The case of Verkennes v. Corniea, 229 Minn. 365, 38 N.W.2d 838, 839, 10 A.L.R. 2d 634, held that an unborn viable child is a person capable of existence separate from its mother and that under the Wrongful Death Statute of that State such child might have a right of action for its negligent killing. The Wrongful Death Statute of that State provides where death is caused by a wrongful act or omission of any person the personal representative of the decedent may maintain an action therefor if he (the decedent) might have maintained an action had he lived.
Our Statute provides that the right of action which a person whose death is caused from injuries received from another would have had against the wrongdoer in case death had not ensued shall not be extinguished by his death, but shall pass to named beneficiaries.
It is our opinion, therefore, that the language emphasized would have permitted the infant children in these cases, had they continued to live after birth, to maintain actions for the prenatal injuries negligently inflicted upon them.

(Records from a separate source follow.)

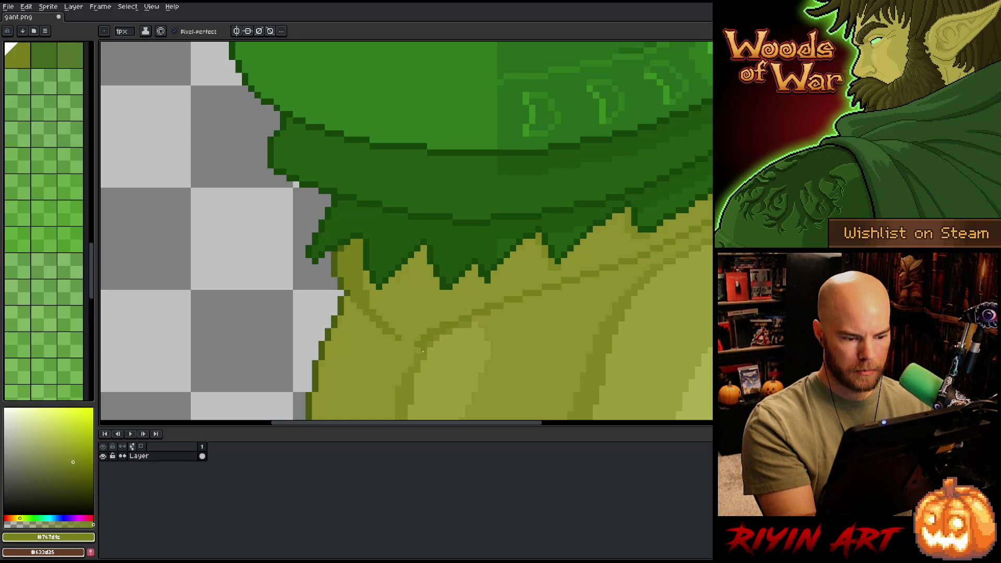
Step: Add a vertical dividing stroke down the arm and fill the area left of it darker
{"action": "left_click", "coordinate": [423, 313], "text": "alt"}
{"action": "left_click_drag", "start_coordinate": [406, 267], "coordinate": [405, 315]}
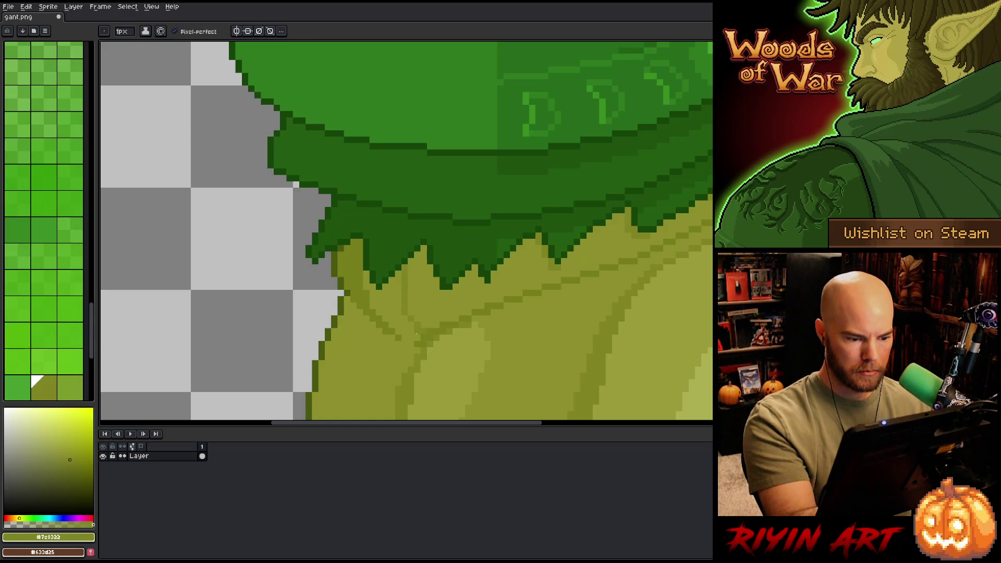
{"action": "key", "text": "g"}
{"action": "left_click", "coordinate": [407, 313]}
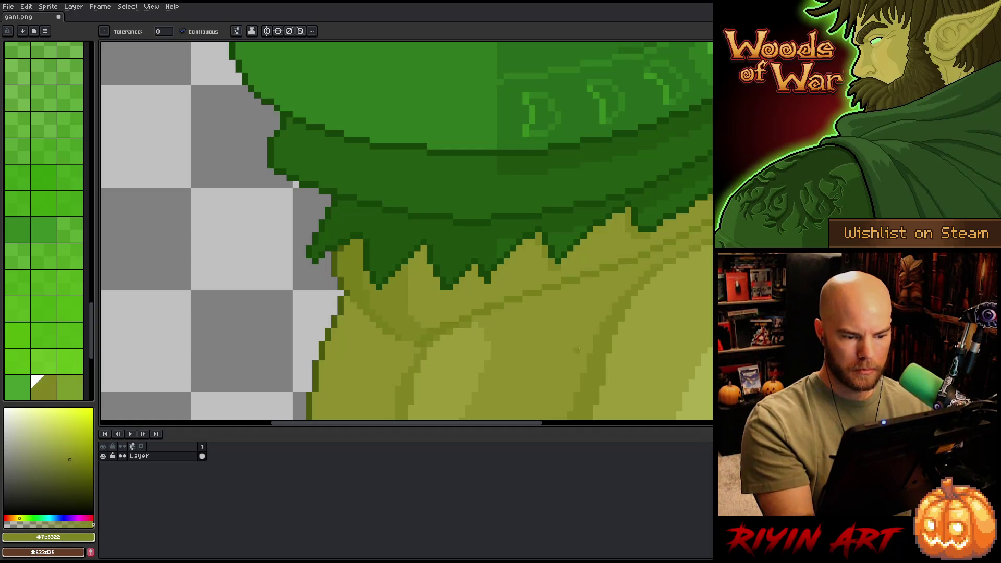
{"action": "key", "text": "b"}
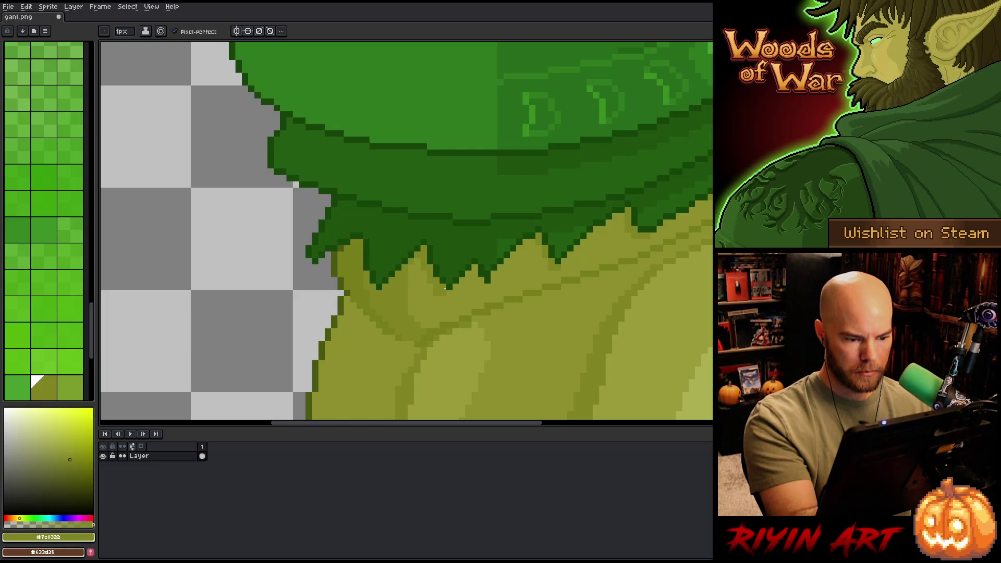
{"action": "mouse_move", "coordinate": [437, 289]}
{"action": "left_mouse_down"}
{"action": "mouse_move", "coordinate": [539, 112]}
{"action": "mouse_move", "coordinate": [501, 140]}
{"action": "left_mouse_up"}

We believe the reasoning in the cases of Keyes v. Construction Service, Inc. and Hall v. Murphy, supra, and other more recent cases is logical, sound and in keeping with the proper administration of justice permitting a remedy for a wrong committed upon an innocent and helpless child.
Based upon our research of the authorities, and our responsibility to see that justice is done between all parties, it is our belief that a viable child receiving prenatal injuries proximately resulting from negligence of another has a cause of action conditioned only upon his being born alive. His right to prosecute his remedy for such injuries commences from the time of his live birth. We believe that sound public policy and justice requires that we so hold. The fact that there has been no such express holding in the past or that such a case might present difficulties in proof of liability or proof of causal negligence resulting in injury are not sufficient to repel the justice of permitting a remedy for such injuries.
Therefore, we expressly hold that a viable infant en ventre sa mere suffering injuries may, upon being born alive, prosecute an action against those negligently inflicting such injuries to recover compensation therefor. This being so, it naturally follows from 20-607 T.C.A. that when the child dies from such injuries the parent of the child may prosecute a suit for such injuries and death.
The action of the Trial Court in sustaining the demurrer is overruled and these cases are remanded for further proceedings not inconsistent with this opinion.